If you accept its reality, stage fright can be used for good. Without some anxiety, speakers may become arrogant experts or over-polished performers. When anxiety takes over, a speaker lacking confidence can be overwhelmed and unable to take the stage. A balance of fear and confidence serves a speaker well.
When the mind encounters fear, the body responds. Anxious feelings are typically expressed through sweaty palms, rapid heart rate, dry mouth, trembling hands, and/or knocking knees. The adrenal glands shoot energy throughout the body and the mind often goes blank. A public speaker must quickly get control of any anxious thoughts or distracting behaviors before they take over. Reportedly 80% of all speakers experience stage fright. A Christian speaker has the truth of God’s Word to withstand stage fright and the power of the Holy Spirit to overcome fear. What assuring promises!
The Bible speaks about fear and anxiety. Neither of these feelings are included in the fruit of the Spirit or indicated as traits of the Christian faith. In other words, neither are to be pursued. Instead, they are to be avoided or overcome in personal life and speaking ministry.
The psalmist David acknowledged that God delivered him from all his fears (Ps 34:4). God commanded the prophet Isaiah to fear not “because I am with you, to strengthen you and help you, to hold you up with your righteous right hand” (Isa 41:10).

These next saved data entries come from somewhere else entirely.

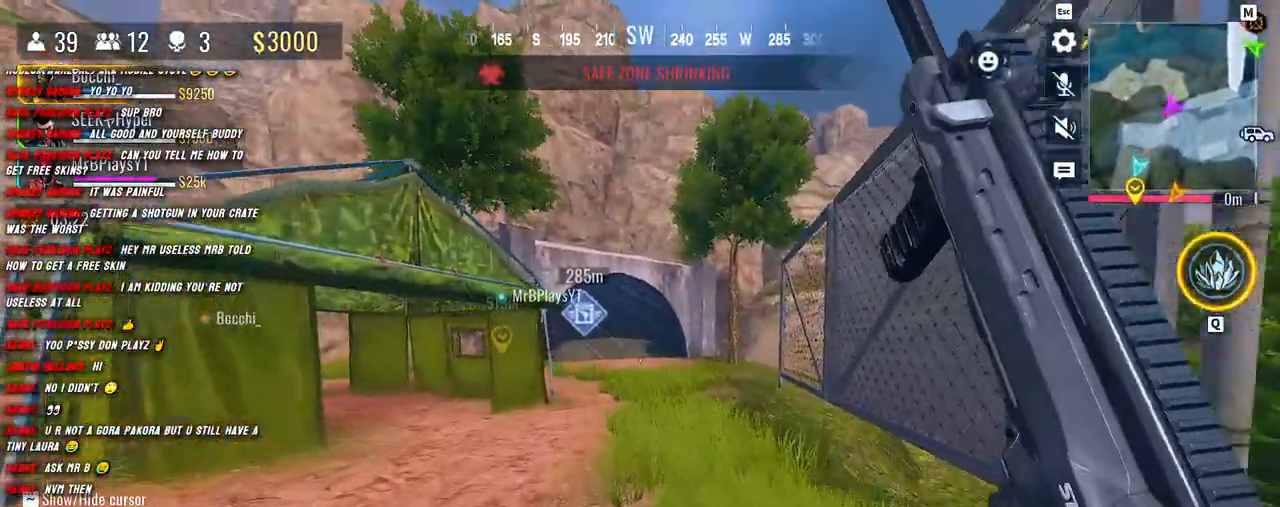
{"keys": ["w"], "mouse": [], "events": [[67, "3", "down"], [167, "3", "up"], [317, "shift", "up"], [400, "shift", "down"], [500, "shift", "up"]]}
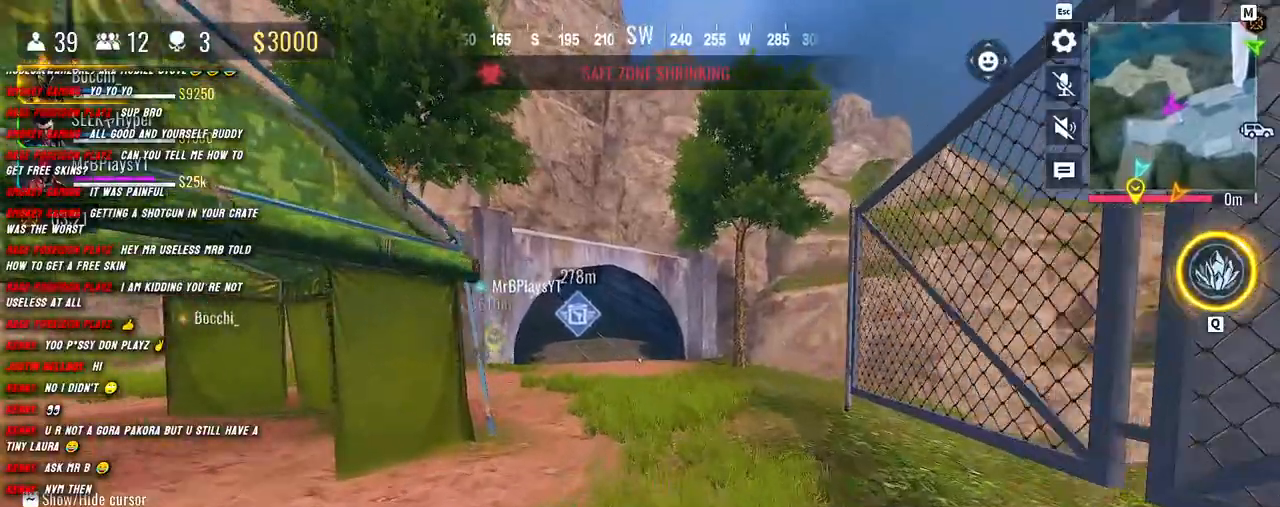
{"keys": ["shift", "w"], "mouse": [], "events": [[117, "shift", "down"]]}
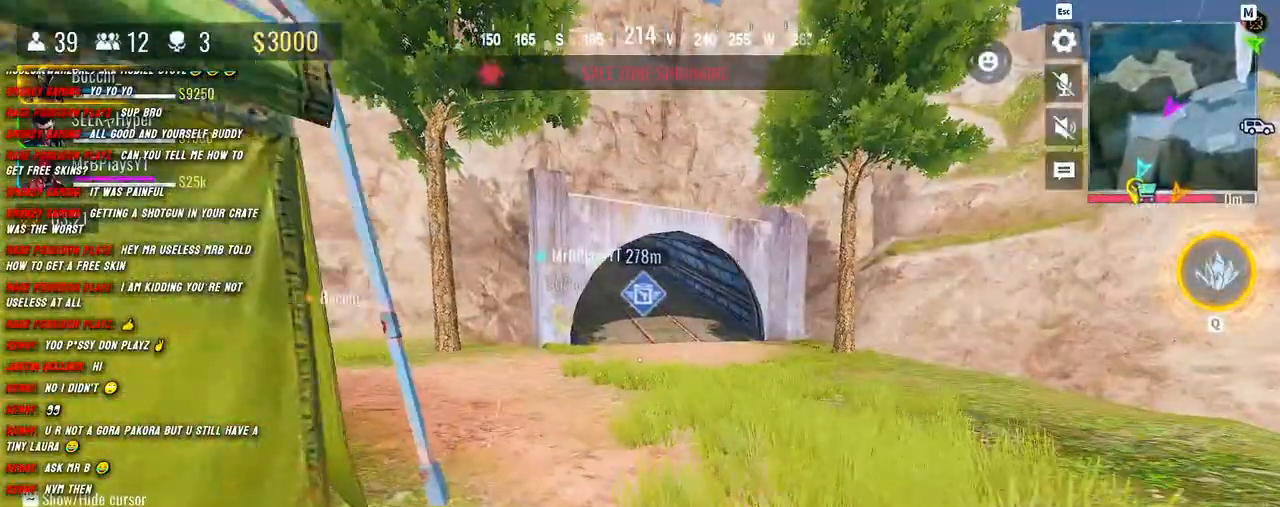
{"keys": ["shift", "w"], "mouse": [], "events": []}
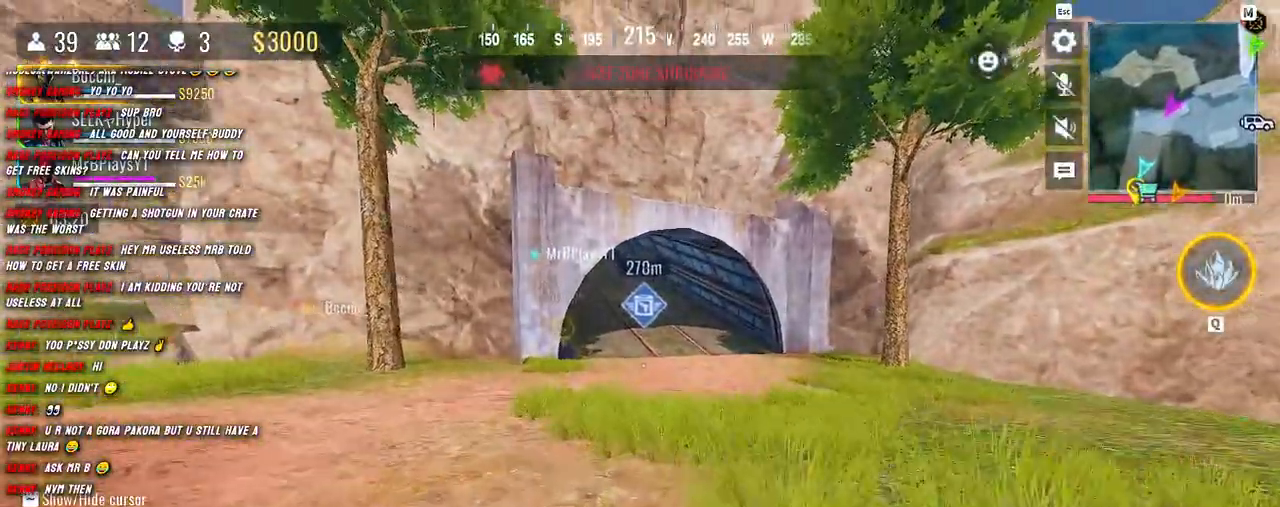
{"keys": ["shift", "w"], "mouse": [], "events": [[83, "d", "down"], [483, "d", "up"]]}
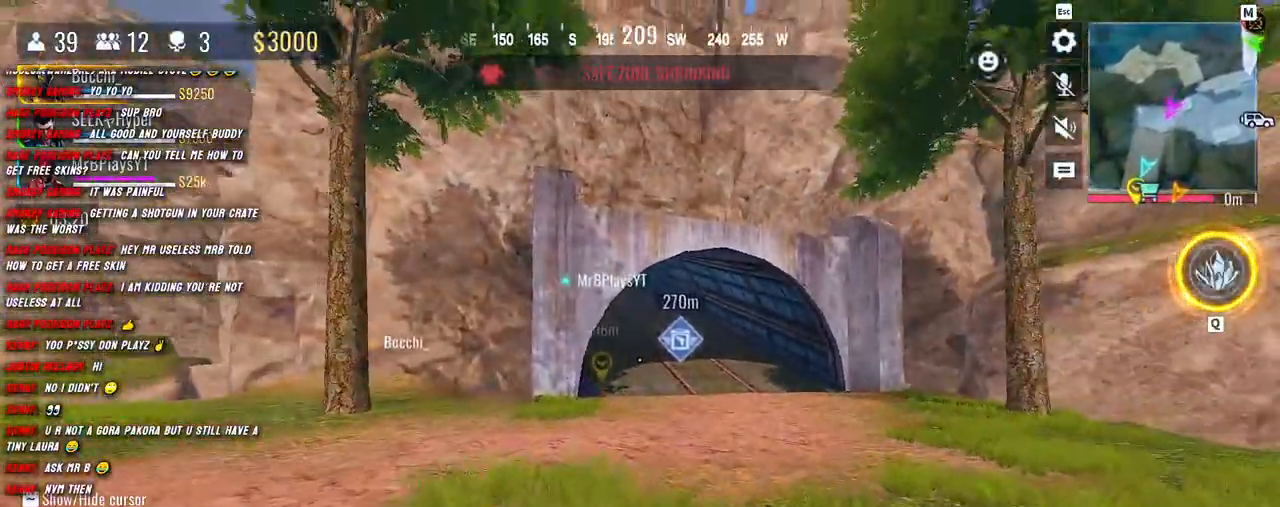
{"keys": ["shift", "w"], "mouse": [], "events": []}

Belief in God’s presence and strength helps a Christian speaker acknowledge anxiety and manage stage fright.
In the New Testament, Jesus encouraged His disciples to speak, despite their fear of inadequacy. When commissioning His disciples, Jesus assured them with these words: “Don’t worry about how or what you should speak. For you will be given what to say at that hour, because you are not speaking, but the Spirit of your Father is speaking through you” (Matt 10:19-20). Christian speakers today can claim that promise and triumph over fear when proclaiming a message from the Lord. In 2 Timothy 1:7, Paul reminded Christians then and now that “God has not given us a spirit of fear, but of power and love and of sound mind.”